Scientific classification
- Kingdom: Animalia
- Phylum: Chordata
- Class: Amphibia
- Order: Anura
- Family: Ranidae
- Genus: Meristogenys
- Species: M. kinabaluensis
- Binomial name: Meristogenys kinabaluensis (Inger, 1966)
- Synonyms: Amolops kinabaluensis Inger, 1966

= Meristogenys kinabaluensis =

- Authority: (Inger, 1966)
- Conservation status: LC
- Synonyms: Amolops kinabaluensis Inger, 1966

Species of frog

Meristogenys kinabaluensis (common names: Kiau Borneo frog, Kinabalu torrent frog) is a species of frog in the family Ranidae. It is endemic to Borneo and is found in Sabah, Sarawak (Malaysia), and Kalimantan (Indonesia). The specific name refers to its type locality, Mount Kinabalu.

==Description==
Males measure typically 50–68 mm whereas females can grow to 90 mm in snout–vent length. The snout is blunt; the body is slightly more stocky compared to some other Meristogenys species. The skin on the dorsum has smooth warts. The dominant color is green, including the eyes.

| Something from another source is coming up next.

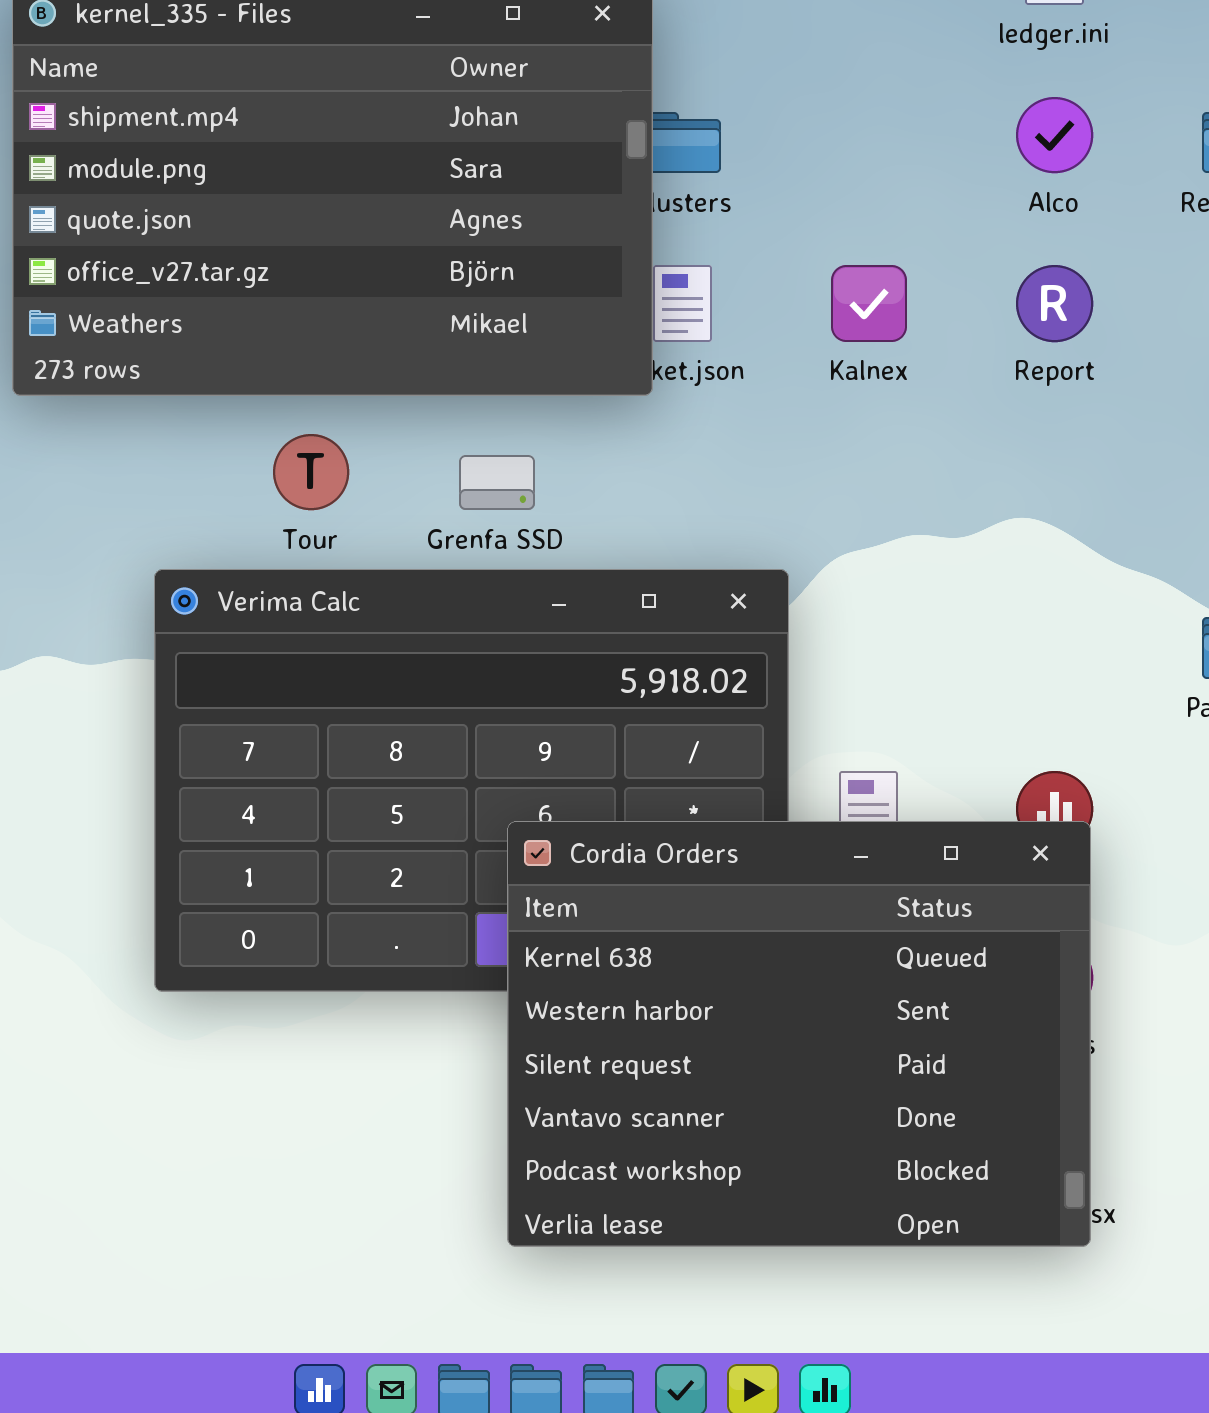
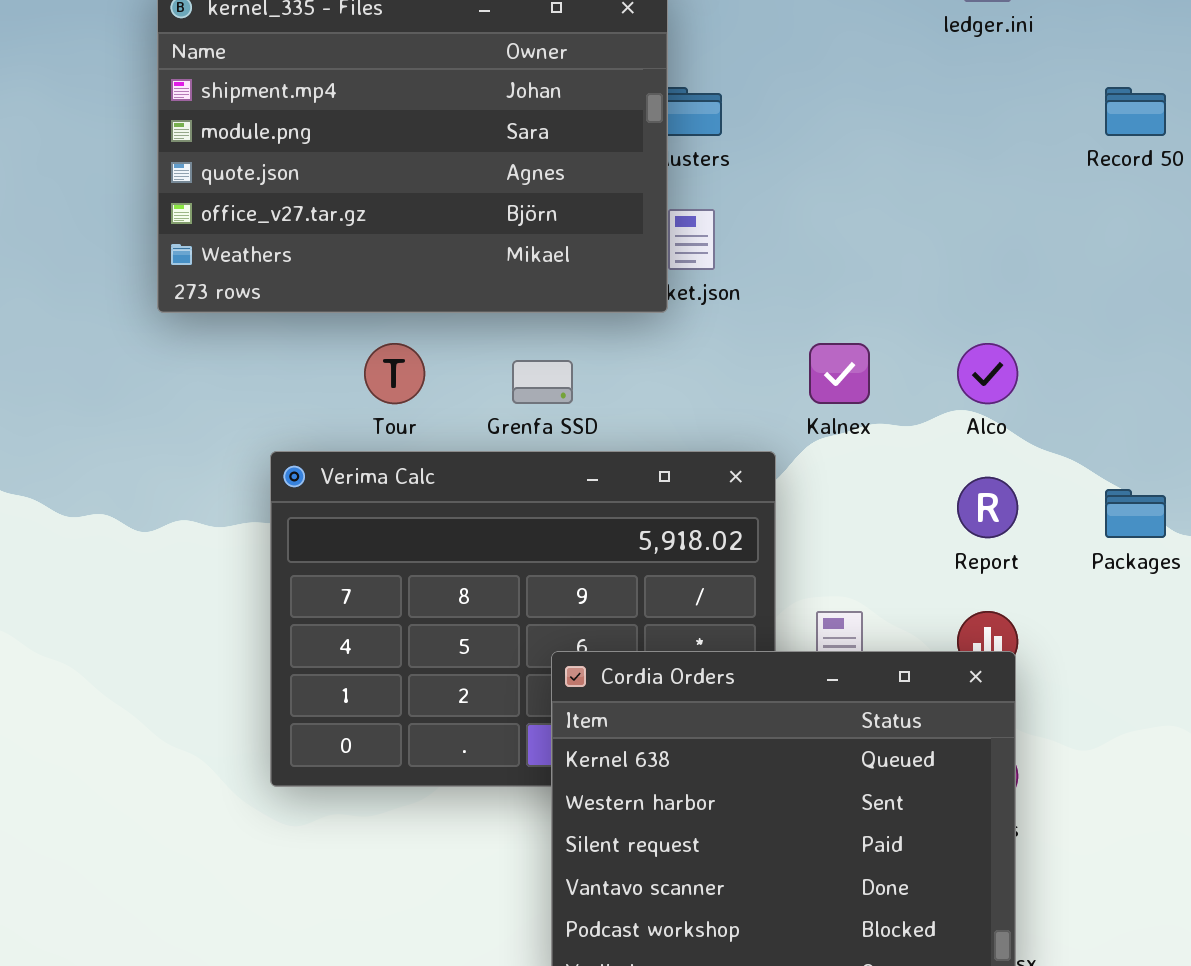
Alco: [1016,97,1093,173] -> [957,343,1018,404], moved
Kalnex: [831,265,907,342] -> [809,343,870,404], moved
Report: [1016,265,1093,342] -> [957,477,1018,538], moved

The tadpoles can grow to 60 mm in total length and are light brown with a yellow hue. The tail is strong and the snout and body are depressed and streamlined.

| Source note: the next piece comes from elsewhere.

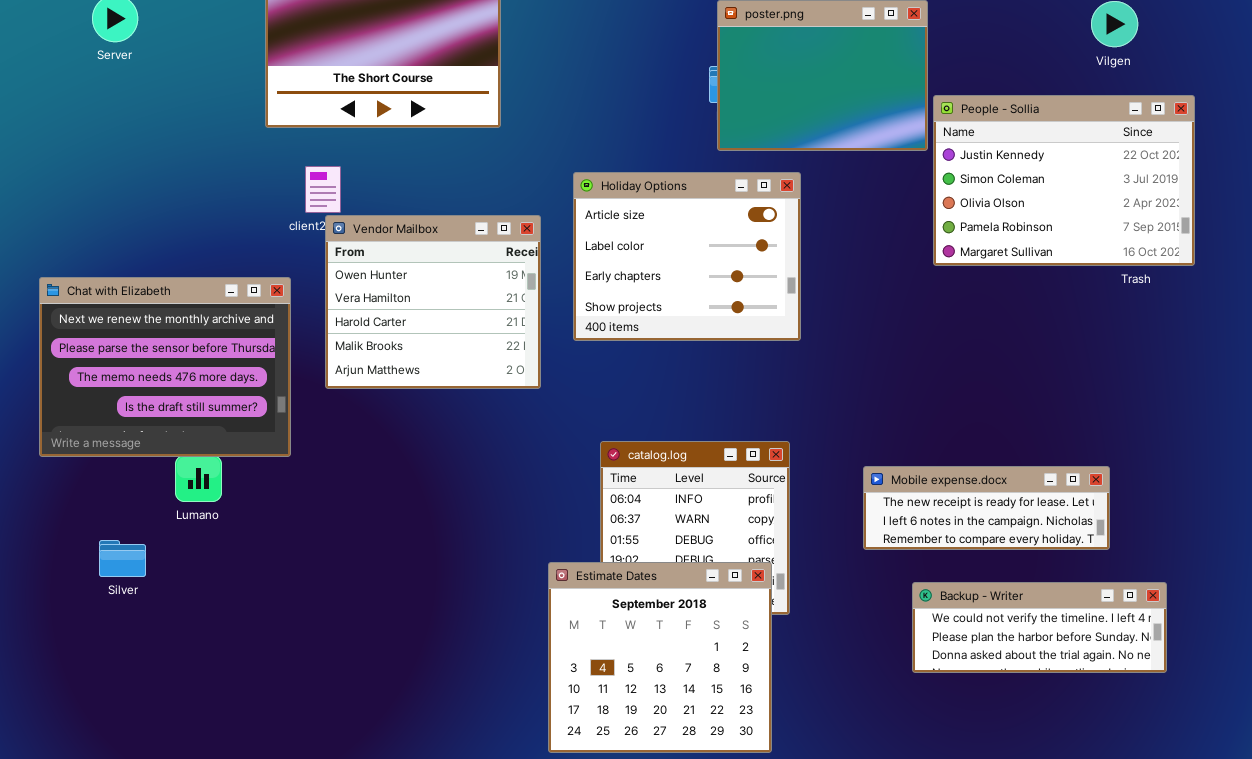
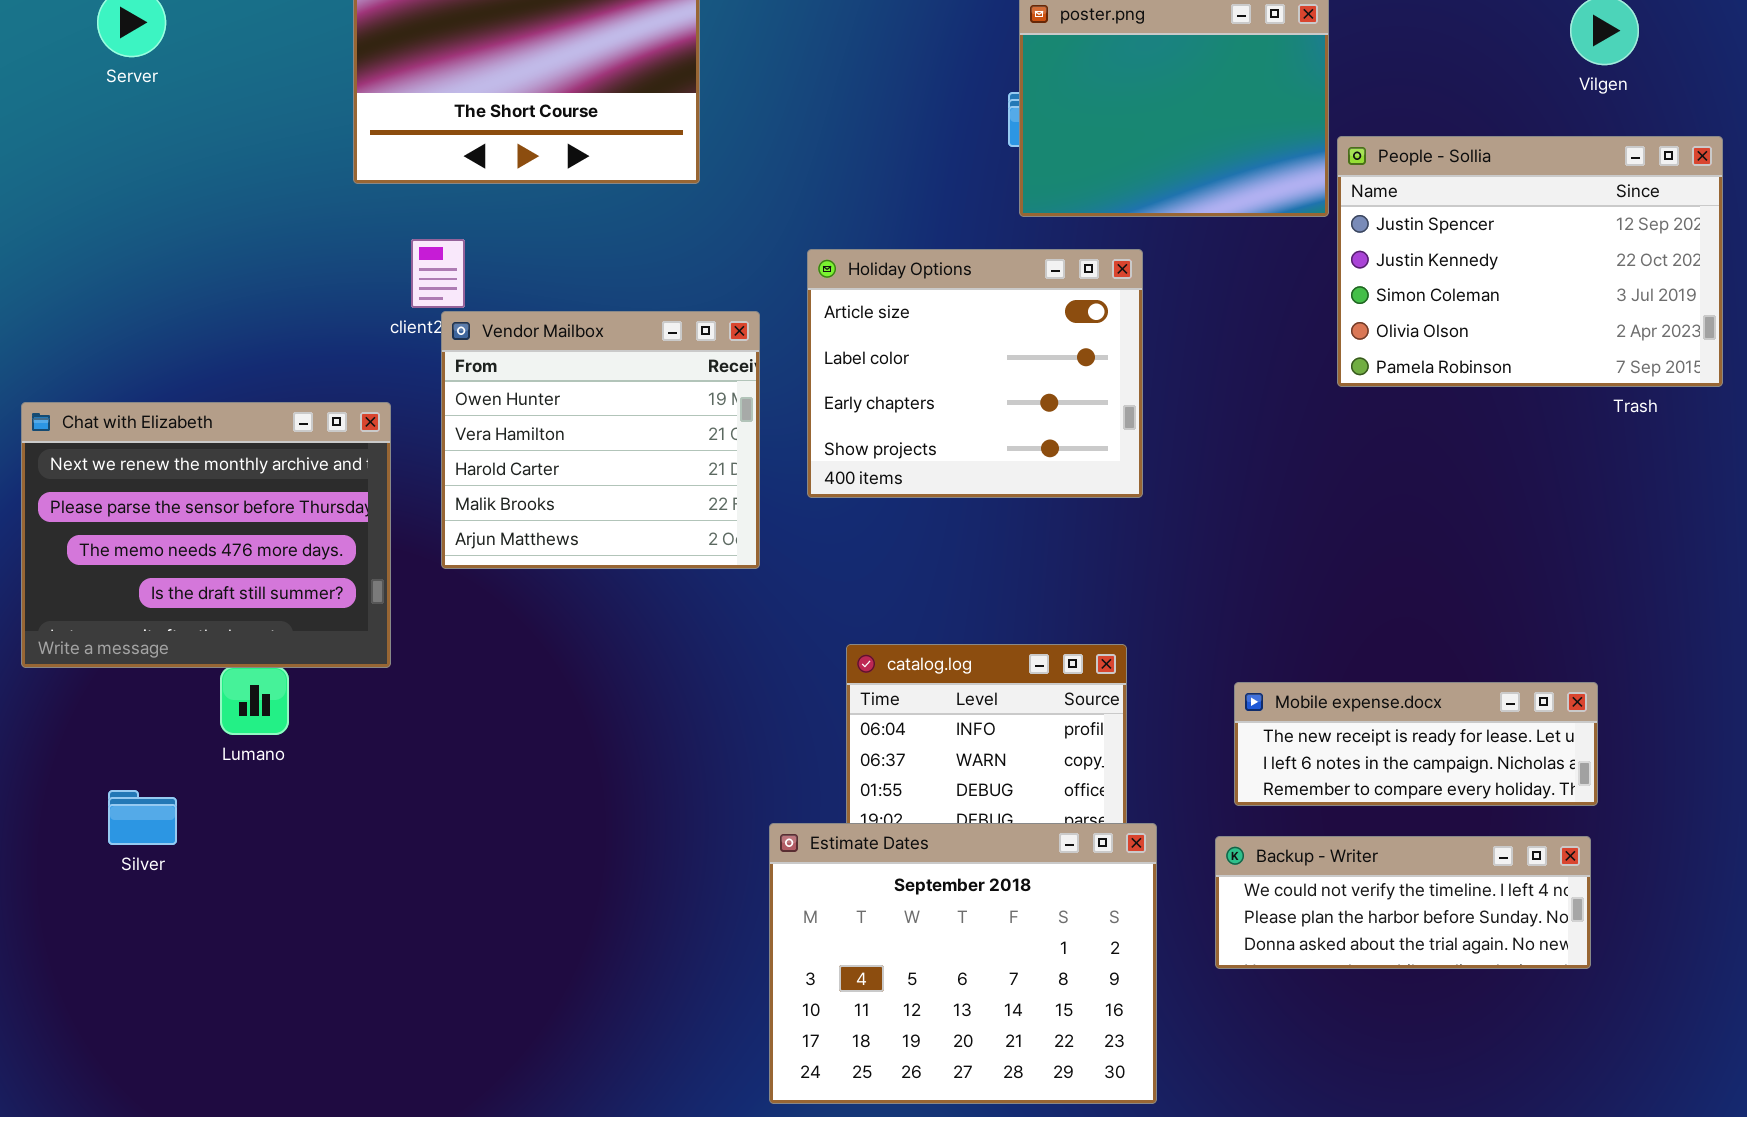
People - Sollia: [933,95,1195,266] -> [1337,136,1723,387], scrolled up 1 row
Estimate Dates: [548,562,772,753] -> [769,823,1157,1104], resized
Backup - Writer: [912,582,1167,673] -> [1215,836,1591,969], moved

==Habitat and conservation==
Its natural habitats are submontane and montane forest at 750–1700 m above sea level. Breeding takes place small, clear, rocky streams. These frogs are often found at night perching 1–2 m high on tree trunks or branches by rocky streams. The tadpoles cling to the rocks where the current is strong, presumably feeding on lithophytic algae.

The species is threatened by habitat loss, although it occurs in a number of protected areas, i.e., in the Kinabalu Park, Crocker Range National Park, Kayan Mentarang National Park, and Gunung Mulu National Park.